Tuhan memberkati saya melimpah justru saat saya bertobat, undur dari dunia tinju, dan melayani-Nya sepenuh hati.

Sejak hari pertarungan dengan Jimmy Young itu, saya menggantung sarung tinju saya dan mulai rajin ke gereja. Awalnya, saya hanya duduk bersembunyi di pojok gereja, tidak ingin siapa pun tahu saya ada di situ. Namun saat mereka menyadari kehadiran saya, mereka menyuruh saya bersaksi di depan jemaat. Saya yang terbiasa bertinju ditonton oleh jutaan orang, kali ini berbicara di depan sedikit jemaat. Kaki saya gemetar.

Tidak lama setelah itu, saya melayani sepenuh waktu dengan menjadi pendeta, membangun gereja di lingkungan tempat saya dibesarkan. Saya kini memiliki pertarungan yang berbeda, yaitu melawan kemiskinan, rumah tangga yang hancur, kenakalan remaja, penyakit mematikan, tekanan mental, dan banyak problem lain. Setiap kali berhasil menang terhadap masalah itu, rasanya jauh luar biasa daripada menang 'KO'.

Pada tahun 1993, saudara saya mendirikan tempat latihan tinju dan dia mengundang saya untuk datang ke sana. Namun, saya selalu menolaknya karena saya tidak ingin jemaat melihat saya dekat dengan ring tinju.

Suatu kali, tidak sengaja saya harus singgah di gym itu. Di sana, saya melihat seorang ibu dan anak remajanya yang berusia sekitar 15 tahun. Mereka melihat dengan penuh harap dan ingin berbicara dengan saya. Saya tahu akan ke mana arah cerita mereka karena saya melihat diri saya sendiri dan ibu saya dalam diri mereka. Ibu itu pasti akan bercerita bagaimana miskinnya hidup mereka dan mengenai anaknya yang selalu terlibat dalam masalah. Ia pasti ingin agar saya melatih anaknya bertinju dan mengarahkannya.

Saya berusaha menghindar bercakap-cakap dengan mereka, dan saya pun pergi meninggalkan mereka dengan sebuah perasaan bersalah. Tidak lama setelah itu, saya menelepon Roy untuk menanyakan keadaan anak itu. Roy berkata bahwa anak itu sudah masuk penjara.

Saya merasa dihajar dengan pukulan yang sangat keras dan membuat 'KO' ketika mendengar berita tersebut. Ya Tuhan ..., trauma saya pada ring telah membuat satu jiwa tersesat. Sejak melayani Tuhan, saya mau pergi ke mana saja Tuhan utus, ke penjara, rumah sakit, pedalaman, sampai ujung dunia pun saya mau pergi, kecuali satu tempat ring tinju. Pada saat itu, saya mendengar Tuhan berkata, "Sekarang saatnya George, bawa Aku ke sana ...."

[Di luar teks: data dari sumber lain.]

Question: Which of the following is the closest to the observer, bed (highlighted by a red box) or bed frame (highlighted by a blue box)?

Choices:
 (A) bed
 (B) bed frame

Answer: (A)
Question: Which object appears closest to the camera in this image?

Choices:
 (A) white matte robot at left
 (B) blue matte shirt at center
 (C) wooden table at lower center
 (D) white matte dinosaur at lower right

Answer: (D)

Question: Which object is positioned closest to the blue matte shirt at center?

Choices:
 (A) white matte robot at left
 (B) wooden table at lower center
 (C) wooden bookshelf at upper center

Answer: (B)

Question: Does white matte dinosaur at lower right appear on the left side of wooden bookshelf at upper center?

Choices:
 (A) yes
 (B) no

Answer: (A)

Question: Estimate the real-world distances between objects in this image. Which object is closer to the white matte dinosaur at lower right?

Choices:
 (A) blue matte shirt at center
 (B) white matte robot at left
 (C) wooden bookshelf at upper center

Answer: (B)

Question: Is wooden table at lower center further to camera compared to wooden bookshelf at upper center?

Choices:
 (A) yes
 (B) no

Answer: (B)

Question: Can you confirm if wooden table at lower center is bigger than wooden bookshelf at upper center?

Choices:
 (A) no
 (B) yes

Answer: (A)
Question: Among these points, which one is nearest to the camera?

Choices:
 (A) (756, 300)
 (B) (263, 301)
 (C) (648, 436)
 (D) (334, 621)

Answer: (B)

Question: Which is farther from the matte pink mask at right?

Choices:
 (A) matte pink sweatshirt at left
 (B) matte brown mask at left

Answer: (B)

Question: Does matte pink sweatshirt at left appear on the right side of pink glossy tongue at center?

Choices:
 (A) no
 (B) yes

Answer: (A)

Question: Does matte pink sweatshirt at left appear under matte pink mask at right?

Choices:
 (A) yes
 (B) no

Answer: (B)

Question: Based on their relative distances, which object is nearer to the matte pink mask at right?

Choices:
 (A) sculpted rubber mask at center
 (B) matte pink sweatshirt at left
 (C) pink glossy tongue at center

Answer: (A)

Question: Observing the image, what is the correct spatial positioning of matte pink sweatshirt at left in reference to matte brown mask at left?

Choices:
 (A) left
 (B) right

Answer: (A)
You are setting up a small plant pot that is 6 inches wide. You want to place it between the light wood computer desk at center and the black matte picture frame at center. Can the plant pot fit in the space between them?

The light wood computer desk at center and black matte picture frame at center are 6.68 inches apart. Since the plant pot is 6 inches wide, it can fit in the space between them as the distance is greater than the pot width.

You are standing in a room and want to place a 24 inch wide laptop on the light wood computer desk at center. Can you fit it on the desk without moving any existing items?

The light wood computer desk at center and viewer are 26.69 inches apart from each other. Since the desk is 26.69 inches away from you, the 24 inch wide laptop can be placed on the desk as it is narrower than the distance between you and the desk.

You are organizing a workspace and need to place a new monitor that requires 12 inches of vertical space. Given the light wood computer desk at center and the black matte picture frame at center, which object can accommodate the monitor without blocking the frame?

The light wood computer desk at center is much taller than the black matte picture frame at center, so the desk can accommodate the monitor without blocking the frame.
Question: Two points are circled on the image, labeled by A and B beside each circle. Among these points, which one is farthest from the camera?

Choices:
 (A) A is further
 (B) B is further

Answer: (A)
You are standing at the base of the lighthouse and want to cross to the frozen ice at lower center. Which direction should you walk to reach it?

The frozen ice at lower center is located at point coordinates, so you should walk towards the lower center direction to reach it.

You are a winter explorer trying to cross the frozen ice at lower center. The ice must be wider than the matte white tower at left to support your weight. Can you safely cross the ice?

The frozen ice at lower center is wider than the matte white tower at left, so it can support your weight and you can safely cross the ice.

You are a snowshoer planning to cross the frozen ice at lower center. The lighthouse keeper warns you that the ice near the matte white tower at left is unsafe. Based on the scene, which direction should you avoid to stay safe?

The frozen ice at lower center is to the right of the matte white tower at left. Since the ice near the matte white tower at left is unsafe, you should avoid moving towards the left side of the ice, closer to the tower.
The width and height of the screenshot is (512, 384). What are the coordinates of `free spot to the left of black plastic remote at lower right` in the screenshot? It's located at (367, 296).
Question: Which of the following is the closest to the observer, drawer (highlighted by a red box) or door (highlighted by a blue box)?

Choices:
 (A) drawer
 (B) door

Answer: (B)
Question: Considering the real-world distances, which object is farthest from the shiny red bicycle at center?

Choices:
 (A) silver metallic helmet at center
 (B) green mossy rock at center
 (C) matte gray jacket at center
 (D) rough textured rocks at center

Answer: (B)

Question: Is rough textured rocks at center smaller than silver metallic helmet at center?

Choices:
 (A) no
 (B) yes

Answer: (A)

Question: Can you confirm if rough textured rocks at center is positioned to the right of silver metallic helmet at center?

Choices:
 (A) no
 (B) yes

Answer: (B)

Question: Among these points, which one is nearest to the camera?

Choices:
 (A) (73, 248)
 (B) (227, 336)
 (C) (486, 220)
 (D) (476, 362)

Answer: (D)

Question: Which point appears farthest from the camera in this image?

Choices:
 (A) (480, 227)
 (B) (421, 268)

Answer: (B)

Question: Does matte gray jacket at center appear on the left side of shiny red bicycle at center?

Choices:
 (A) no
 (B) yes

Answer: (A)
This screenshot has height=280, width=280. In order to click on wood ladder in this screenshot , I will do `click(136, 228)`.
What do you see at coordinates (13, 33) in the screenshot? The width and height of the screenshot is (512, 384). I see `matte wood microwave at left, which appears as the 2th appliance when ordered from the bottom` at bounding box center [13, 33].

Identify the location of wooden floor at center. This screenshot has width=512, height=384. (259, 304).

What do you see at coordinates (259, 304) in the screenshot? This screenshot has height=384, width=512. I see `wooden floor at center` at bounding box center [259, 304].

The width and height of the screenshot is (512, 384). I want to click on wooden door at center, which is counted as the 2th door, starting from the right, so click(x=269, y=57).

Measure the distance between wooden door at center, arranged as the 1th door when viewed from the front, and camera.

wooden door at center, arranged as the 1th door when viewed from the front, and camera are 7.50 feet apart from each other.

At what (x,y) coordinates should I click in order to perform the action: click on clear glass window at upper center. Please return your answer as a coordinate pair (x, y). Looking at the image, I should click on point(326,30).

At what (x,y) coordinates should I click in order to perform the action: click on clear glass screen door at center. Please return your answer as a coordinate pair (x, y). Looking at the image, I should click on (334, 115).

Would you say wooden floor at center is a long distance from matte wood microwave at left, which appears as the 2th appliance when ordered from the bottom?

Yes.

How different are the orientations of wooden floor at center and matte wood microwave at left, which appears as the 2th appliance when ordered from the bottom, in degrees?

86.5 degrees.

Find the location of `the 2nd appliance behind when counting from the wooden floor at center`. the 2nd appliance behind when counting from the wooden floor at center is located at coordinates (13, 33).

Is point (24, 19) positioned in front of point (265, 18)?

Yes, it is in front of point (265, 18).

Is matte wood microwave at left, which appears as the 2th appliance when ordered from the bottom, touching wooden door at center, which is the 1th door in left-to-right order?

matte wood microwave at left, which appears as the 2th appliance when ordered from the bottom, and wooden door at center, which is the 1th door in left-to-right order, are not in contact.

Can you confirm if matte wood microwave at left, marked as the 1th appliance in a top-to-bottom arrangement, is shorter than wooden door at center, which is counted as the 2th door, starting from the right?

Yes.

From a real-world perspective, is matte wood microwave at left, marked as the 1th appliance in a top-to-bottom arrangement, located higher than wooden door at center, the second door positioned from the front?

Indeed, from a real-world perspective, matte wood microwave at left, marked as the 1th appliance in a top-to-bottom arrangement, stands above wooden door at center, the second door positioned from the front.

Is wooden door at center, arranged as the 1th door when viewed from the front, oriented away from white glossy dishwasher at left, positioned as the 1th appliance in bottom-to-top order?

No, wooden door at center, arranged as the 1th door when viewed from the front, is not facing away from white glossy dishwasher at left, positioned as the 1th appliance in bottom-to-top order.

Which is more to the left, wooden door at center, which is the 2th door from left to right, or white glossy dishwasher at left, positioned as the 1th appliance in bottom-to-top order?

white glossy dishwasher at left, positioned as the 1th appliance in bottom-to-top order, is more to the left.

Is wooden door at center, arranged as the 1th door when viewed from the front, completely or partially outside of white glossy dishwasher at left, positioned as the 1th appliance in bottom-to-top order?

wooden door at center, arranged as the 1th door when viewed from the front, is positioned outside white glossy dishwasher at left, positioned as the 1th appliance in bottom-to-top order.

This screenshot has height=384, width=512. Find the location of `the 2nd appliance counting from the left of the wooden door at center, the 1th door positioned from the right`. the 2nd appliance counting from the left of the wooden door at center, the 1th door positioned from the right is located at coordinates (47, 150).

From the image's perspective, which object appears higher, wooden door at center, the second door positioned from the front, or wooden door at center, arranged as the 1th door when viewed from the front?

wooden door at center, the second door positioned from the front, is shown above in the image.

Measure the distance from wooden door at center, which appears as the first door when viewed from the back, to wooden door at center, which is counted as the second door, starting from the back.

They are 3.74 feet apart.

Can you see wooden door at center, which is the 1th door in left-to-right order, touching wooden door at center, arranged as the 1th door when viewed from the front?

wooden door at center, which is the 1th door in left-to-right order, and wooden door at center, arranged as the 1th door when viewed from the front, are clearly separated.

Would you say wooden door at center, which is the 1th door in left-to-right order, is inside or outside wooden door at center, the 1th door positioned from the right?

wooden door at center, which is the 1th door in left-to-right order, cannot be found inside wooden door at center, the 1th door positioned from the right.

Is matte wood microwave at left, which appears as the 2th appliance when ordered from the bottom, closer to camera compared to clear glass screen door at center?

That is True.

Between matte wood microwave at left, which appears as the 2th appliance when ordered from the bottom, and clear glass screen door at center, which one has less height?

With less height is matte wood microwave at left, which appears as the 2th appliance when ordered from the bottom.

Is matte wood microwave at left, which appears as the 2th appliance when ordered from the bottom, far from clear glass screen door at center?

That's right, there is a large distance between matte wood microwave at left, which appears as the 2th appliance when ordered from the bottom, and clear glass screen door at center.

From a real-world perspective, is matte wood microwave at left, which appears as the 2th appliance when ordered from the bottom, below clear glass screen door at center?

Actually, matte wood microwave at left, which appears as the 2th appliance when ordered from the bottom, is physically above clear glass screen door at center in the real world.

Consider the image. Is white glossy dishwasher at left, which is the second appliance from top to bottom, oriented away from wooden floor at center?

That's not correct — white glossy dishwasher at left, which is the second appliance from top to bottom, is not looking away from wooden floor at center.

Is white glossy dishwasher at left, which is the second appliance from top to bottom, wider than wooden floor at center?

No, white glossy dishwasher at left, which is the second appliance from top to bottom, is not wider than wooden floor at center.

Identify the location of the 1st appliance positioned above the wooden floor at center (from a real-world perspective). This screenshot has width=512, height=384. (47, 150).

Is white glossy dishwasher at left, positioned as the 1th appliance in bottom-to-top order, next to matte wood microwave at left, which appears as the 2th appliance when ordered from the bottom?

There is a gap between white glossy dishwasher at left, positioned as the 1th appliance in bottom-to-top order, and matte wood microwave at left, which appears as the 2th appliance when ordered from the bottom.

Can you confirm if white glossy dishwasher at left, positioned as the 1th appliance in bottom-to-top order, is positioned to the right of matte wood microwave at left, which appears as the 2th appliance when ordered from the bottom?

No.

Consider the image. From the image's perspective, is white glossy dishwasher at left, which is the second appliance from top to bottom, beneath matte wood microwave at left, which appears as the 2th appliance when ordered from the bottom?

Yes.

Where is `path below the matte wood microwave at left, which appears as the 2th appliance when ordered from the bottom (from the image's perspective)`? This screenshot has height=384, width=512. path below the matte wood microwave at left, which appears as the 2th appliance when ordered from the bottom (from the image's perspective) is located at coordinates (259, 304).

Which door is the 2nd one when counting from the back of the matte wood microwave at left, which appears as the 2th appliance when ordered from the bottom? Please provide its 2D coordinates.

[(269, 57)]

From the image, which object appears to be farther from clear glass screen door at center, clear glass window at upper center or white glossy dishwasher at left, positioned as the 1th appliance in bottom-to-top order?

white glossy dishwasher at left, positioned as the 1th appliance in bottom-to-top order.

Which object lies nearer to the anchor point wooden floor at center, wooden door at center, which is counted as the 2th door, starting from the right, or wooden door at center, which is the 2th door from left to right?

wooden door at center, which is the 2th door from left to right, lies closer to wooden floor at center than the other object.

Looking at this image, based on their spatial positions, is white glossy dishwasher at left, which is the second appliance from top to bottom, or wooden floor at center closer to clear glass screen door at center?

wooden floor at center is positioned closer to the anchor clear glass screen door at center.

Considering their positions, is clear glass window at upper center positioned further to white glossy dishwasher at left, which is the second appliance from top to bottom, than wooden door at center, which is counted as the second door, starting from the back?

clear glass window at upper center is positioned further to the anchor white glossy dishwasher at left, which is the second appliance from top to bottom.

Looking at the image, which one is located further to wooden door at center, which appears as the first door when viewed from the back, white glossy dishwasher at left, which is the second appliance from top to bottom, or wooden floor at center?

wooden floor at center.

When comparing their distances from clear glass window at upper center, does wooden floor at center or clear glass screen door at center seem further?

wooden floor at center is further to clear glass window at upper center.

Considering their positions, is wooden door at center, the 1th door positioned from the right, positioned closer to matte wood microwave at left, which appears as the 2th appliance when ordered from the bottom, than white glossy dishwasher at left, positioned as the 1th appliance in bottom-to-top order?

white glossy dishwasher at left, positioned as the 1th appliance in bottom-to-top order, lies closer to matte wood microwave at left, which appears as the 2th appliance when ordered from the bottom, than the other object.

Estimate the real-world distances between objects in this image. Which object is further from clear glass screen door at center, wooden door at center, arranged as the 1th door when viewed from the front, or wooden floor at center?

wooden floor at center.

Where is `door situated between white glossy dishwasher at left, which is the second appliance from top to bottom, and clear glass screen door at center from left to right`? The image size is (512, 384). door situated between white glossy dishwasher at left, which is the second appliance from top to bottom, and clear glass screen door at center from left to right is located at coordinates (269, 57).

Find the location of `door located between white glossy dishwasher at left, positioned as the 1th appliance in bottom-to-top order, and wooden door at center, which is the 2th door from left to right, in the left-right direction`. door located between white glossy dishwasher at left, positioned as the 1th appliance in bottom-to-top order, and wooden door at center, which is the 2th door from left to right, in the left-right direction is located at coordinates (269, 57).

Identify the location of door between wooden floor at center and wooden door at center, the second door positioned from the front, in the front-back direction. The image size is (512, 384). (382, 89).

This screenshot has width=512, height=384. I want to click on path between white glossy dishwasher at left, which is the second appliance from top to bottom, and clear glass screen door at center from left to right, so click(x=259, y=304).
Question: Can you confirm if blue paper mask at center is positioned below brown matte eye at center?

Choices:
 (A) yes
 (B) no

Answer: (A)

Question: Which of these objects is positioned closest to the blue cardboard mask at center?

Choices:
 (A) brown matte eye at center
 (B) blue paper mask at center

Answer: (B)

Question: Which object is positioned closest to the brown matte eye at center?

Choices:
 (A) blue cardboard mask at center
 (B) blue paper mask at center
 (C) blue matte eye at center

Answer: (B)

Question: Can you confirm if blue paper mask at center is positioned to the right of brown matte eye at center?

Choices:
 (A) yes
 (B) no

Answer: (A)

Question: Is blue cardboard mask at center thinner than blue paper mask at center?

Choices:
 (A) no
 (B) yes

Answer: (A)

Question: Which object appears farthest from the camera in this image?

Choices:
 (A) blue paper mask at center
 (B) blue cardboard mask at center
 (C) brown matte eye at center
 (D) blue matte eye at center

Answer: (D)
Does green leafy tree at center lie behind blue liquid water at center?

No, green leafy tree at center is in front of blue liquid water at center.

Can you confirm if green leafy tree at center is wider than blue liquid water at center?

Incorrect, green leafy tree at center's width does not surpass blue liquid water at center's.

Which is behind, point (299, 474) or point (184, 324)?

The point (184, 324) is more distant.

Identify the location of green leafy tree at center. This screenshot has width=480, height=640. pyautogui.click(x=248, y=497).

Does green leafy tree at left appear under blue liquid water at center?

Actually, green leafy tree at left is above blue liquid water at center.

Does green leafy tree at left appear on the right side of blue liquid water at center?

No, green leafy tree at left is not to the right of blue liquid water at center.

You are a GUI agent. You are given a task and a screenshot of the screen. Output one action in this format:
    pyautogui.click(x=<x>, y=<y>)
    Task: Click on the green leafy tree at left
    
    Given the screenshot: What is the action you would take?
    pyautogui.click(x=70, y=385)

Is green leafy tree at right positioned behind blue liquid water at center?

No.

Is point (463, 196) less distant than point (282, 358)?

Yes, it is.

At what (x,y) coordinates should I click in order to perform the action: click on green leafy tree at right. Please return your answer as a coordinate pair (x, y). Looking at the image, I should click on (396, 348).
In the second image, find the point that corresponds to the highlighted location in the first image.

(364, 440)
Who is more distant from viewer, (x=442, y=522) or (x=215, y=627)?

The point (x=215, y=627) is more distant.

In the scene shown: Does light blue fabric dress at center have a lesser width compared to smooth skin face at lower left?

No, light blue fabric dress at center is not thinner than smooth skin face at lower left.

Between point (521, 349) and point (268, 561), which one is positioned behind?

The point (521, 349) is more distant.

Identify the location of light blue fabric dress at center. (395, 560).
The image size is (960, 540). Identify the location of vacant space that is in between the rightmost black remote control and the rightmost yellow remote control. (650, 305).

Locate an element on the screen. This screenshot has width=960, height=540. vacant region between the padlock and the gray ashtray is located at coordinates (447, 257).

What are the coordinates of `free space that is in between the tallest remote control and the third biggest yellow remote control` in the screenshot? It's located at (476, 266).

Dunia menjadi gempar ketika saya kembali ke ring tinju. Mereka menahan napas saat saya bertarung dengan anak-anak muda yang memiliki kecepatan dan kekuatan, yang jauh berbeda dari orang seumur saya. Bagi mereka, mustahil seorang tua berumur 40-an tahun mampu bertinju lagi.

Tapi saya membuktikan bahwa semua perhitungan dunia adalah salah. Pada usia hampir 50 tahun, saya kembali merebut gelar juara dunia dan dinobatkan sebagai petinju tertua yang pernah meraih gelar juara dunia. Saya menekuk Michael Moore dengan 'KO' pada ronde ke-10, padahal dia baru menaklukan Evander Holyfield. Dan saya menyatukan seluruh gelar juara badan dunia, yaitu WBA, WBC, dan IBF.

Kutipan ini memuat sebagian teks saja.